Jesus also describes the actions of a good shepherd. He says in verse 3, “He calls his own sheep by name and leads them out.” Isn’t that comforting to know that Jesus knows each of us individually! So many times in our busy world, we feel like we get lost in the shuffle. We feel like we are just a number in a computer’s memory file. However, Jesus knows each of us by name. He knows our strengths and our weaknesses. He knows when we are having problems in our lives and, as our Good Shepherd, he comes to help us. Because he knows each of us individually, he also knows when we are beginning to stray and goes out to bring us back to himself. We belong to the flock of the Good Shepherd, who knows each one of us and loves us. He loved us enough that he laid down his life for us. Jesus is our Good Shepherd.
Jesus describes himself in another way. He says in verse 7, “I tell you the truth, I am the gate for the sheep.” He is the gate of the sheep pen. We can learn a number of things from this comparison, as well. That gate of the sheep pen would keep out anyone or anything that would seek to harm the flock. Jesus acts like a gate when he keeps harm from us. He is our protection. Many are the times when the evil that would befall us is turned away. Jesus keeps us safely within his fold.
The gate was, also, the only way into the sheep pen. The sheep as they entered the pan at night, or went to the pastures in the morning to graze, would have to go through the gate. This is also true with Jesus. The only way to become a part of God’s flock is through Jesus. There are so many people who try to find other ways into God’s kingdom, but they will never find one. Jesus said of himself, “I am the way and the truth and the life. No one comes to the Father, except through me.” We praise our God that, through the working of the Holy Spirit, we have been shown the way into God’s kingdom, and it is only through Jesus Christ. He is the gate to salvation, the Good Shepherd that laid down his life that we might be set free.
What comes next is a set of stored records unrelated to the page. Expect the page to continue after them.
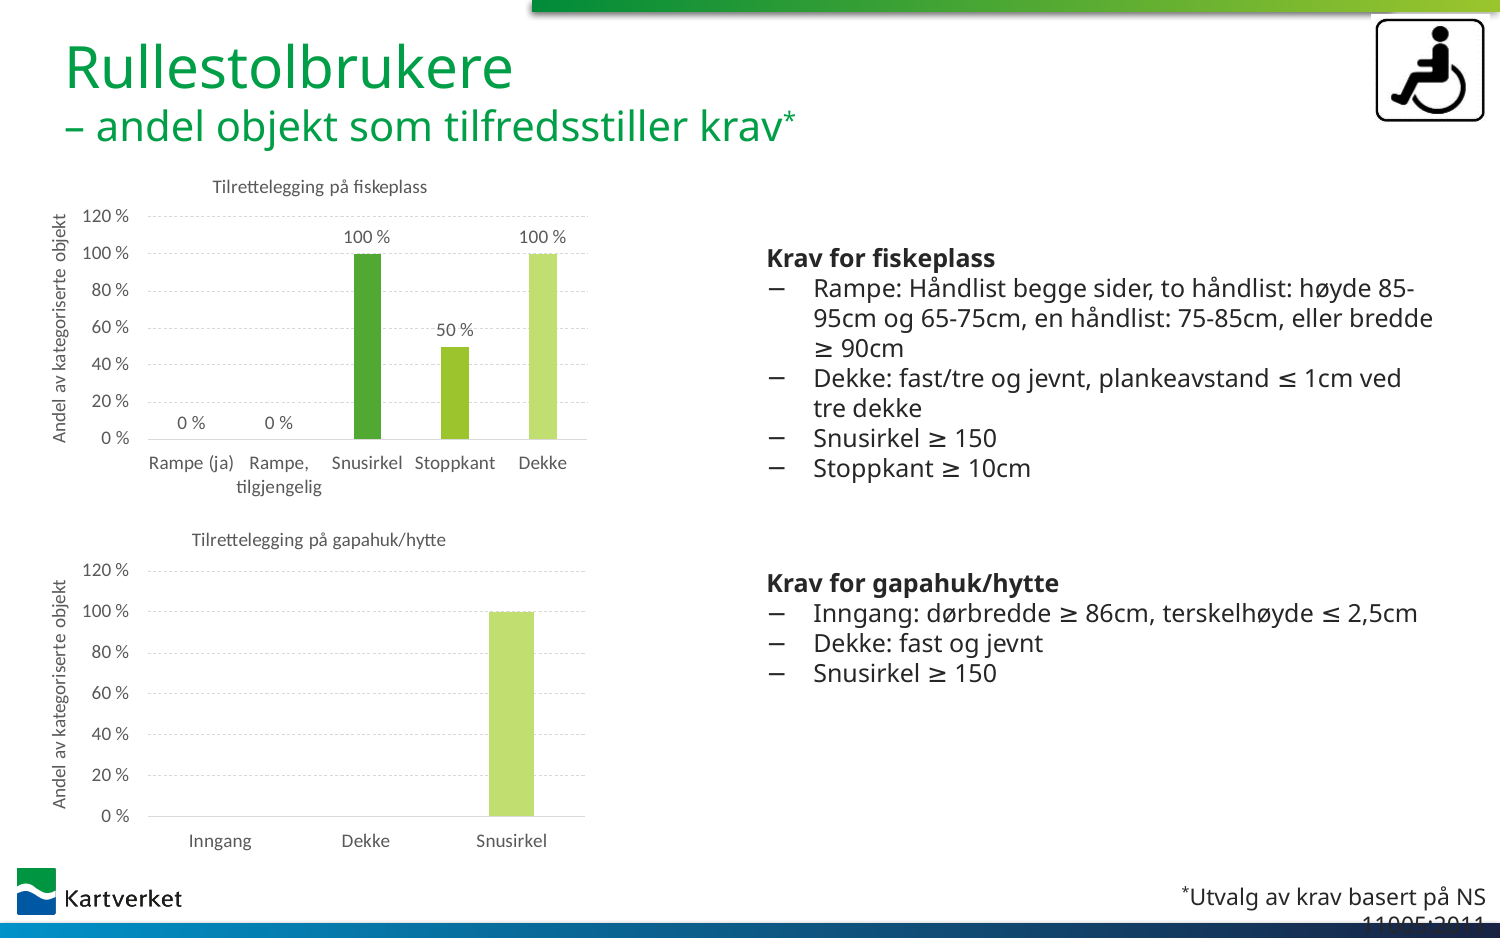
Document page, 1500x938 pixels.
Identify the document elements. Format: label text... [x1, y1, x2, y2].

text_box Krav for fiskeplass Rampe: Håndlist begge sider, to håndlist: høyde 85-95cm og 65-75cm, en håndlist: 75-85cm, eller bredde ≥ 90cm Dekke: fast/tre og jevnt, plankeavstand ≤ 1cm ved tre dekke Snusirkel ≥ 150 Stoppkant ≥ 10cm [751, 235, 1452, 490]
picture [1371, 13, 1491, 127]
picture [41, 166, 598, 505]
text_box Krav for gapahuk/hytte Inngang: dørbredde ≥ 86cm, terskelhøyde ≤ 2,5cm Dekke: fast og jevnt Snusirkel ≥ 150 [751, 560, 1452, 695]
picture [41, 520, 596, 859]
text_box *Utvalg av krav basert på NS 11005:2011 [1068, 873, 1500, 938]
text_box Rullestolbrukere – andel objekt som tilfredsstiller krav* [49, 29, 1431, 158]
One of the favorite portions of Holy Scriptures is the Twenty-third psalm. What a beautiful picture it paints of our Lord’s loving care and concern for us. We praise our God for making us a part of his flock. May we act like the flock of God, fleeing when strangers’ voices lure us away from the flock. Let us obediently follow the Good Shepherd, listening to his voice as he leads us to the green pastures and still waters. Indeed, “The LORD is my Shepherd, I shall not be in want.” Amen.